Don't Fear the Reaper: Trait Death Anxiety, Mortality Salience, and Occupational Health

成果类型:
Article
署名作者:
Sliter, Michael T.; Sinclair, Robert R.; Yuan, Zhenyu; Mohr, Cynthia D.
署名单位:
Purdue University System; Purdue University; Purdue University in Indianapolis; Clemson University; Portland State University
刊物名称:
JOURNAL OF APPLIED PSYCHOLOGY
ISSN/ISSBN:
0021-9010
DOI:
10.1037/a0035729
发表日期:
2014
页码:
759-769
关键词:
death anxiety mortality salience BURNOUT engagement absenteeism
摘要:
Despite multiple calls for research, there has been little effort to incorporate topics regarding mortality salience and death anxiety into workplace literature. As such, the goals of the current study were to (a) examine how trait differences in death anxiety relate to employee occupational health outcomes and (b) examine how death anxiety might exacerbate the negative effects of mortality salience cues experienced at work. In Study 1, we examined how death anxiety affected nurses in a multitime point survey. These results showed that trait death anxiety was associated with increased burnout and reduced engagement and that death anxiety further exacerbated the relationship between mortality salience cues (e. g., dealing with injured and dying patients) and burnout. These results were replicated and extended in Study 2, which examined the impact of death anxiety in firefighters. In this multitime point study, death anxiety related to burnout, engagement, and absenteeism.
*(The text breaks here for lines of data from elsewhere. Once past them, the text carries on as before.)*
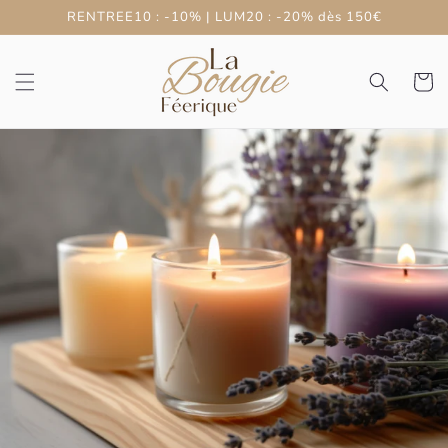
et
RENTREE10 : -10% | LUM20 : -20% dès 150€
passer
au
contenu
Panier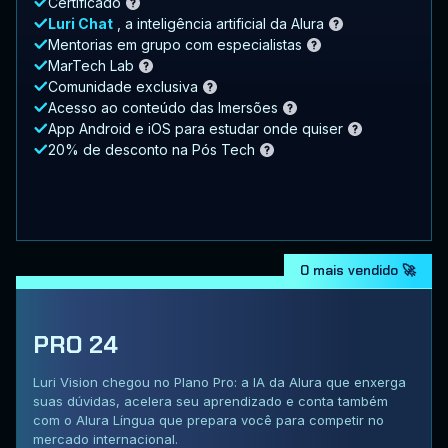
Certificado
Luri Chat
, a inteligência artificial da Alura
Mentorias em grupo com especialistas
MarTech Lab
Comunidade exclusiva
Acesso ao conteúdo das Imersões
App Android e iOS para estudar onde quiser
20% de desconto na Pós Tech
O mais vendido 🚀
PRO 24
Luri Vision chegou no Plano Pro: a IA da Alura que enxerga
suas dúvidas, acelera seu aprendizado e conta também
com o Alura Língua que prepara você para competir no
mercado internacional.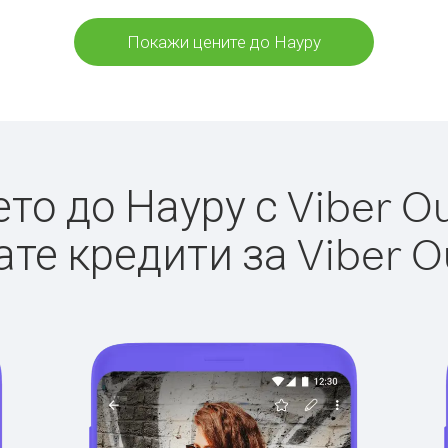
Покажи цените до Науру
о до Науру с Viber Ou
те кредити за Viber O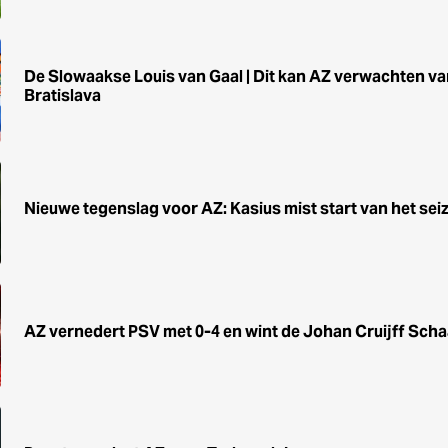
De Slowaakse Louis van Gaal | Dit kan AZ verwachten v
Bratislava
Nieuwe tegenslag voor AZ: Kasius mist start van het sei
AZ vernedert PSV met 0-4 en wint de Johan Cruijff Scha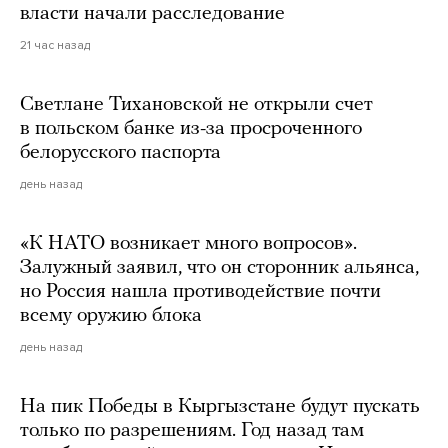
власти начали расследование
21 час назад
Светлане Тихановской не открыли счет
в польском банке из-за просроченного
белорусского паспорта
день назад
«К НАТО возникает много вопросов».
Залужный заявил, что он сторонник альянса,
но Россия нашла противодействие почти
всему оружию блока
день назад
На пик Победы в Кыргызстане будут пускать
только по разрешениям. Год назад там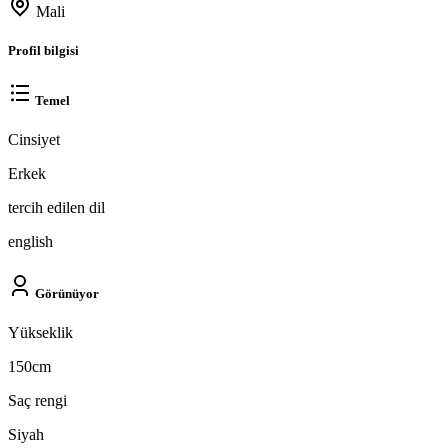
Mali
Profil bilgisi
Temel
Cinsiyet
Erkek
tercih edilen dil
english
Görünüyor
Yükseklik
150cm
Saç rengi
Siyah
The results further showed that death anxiety moderated the relationship between mortality cues and burnout, where people high in trait death anxiety experience higher levels of burnout as a result of mortality cues than people lower in death anxiety. Across the 2 studies, despite differences in the methods (e. g., time lag; measures), the effect sizes and the form of the significant interactions were quite similar. Overall, these results highlight the importance of understanding death anxiety in the workplace, particularly in occupations where mortality salience cues are common. We discuss recommendations, such as death education and vocational counseling, and provide some avenues for future research.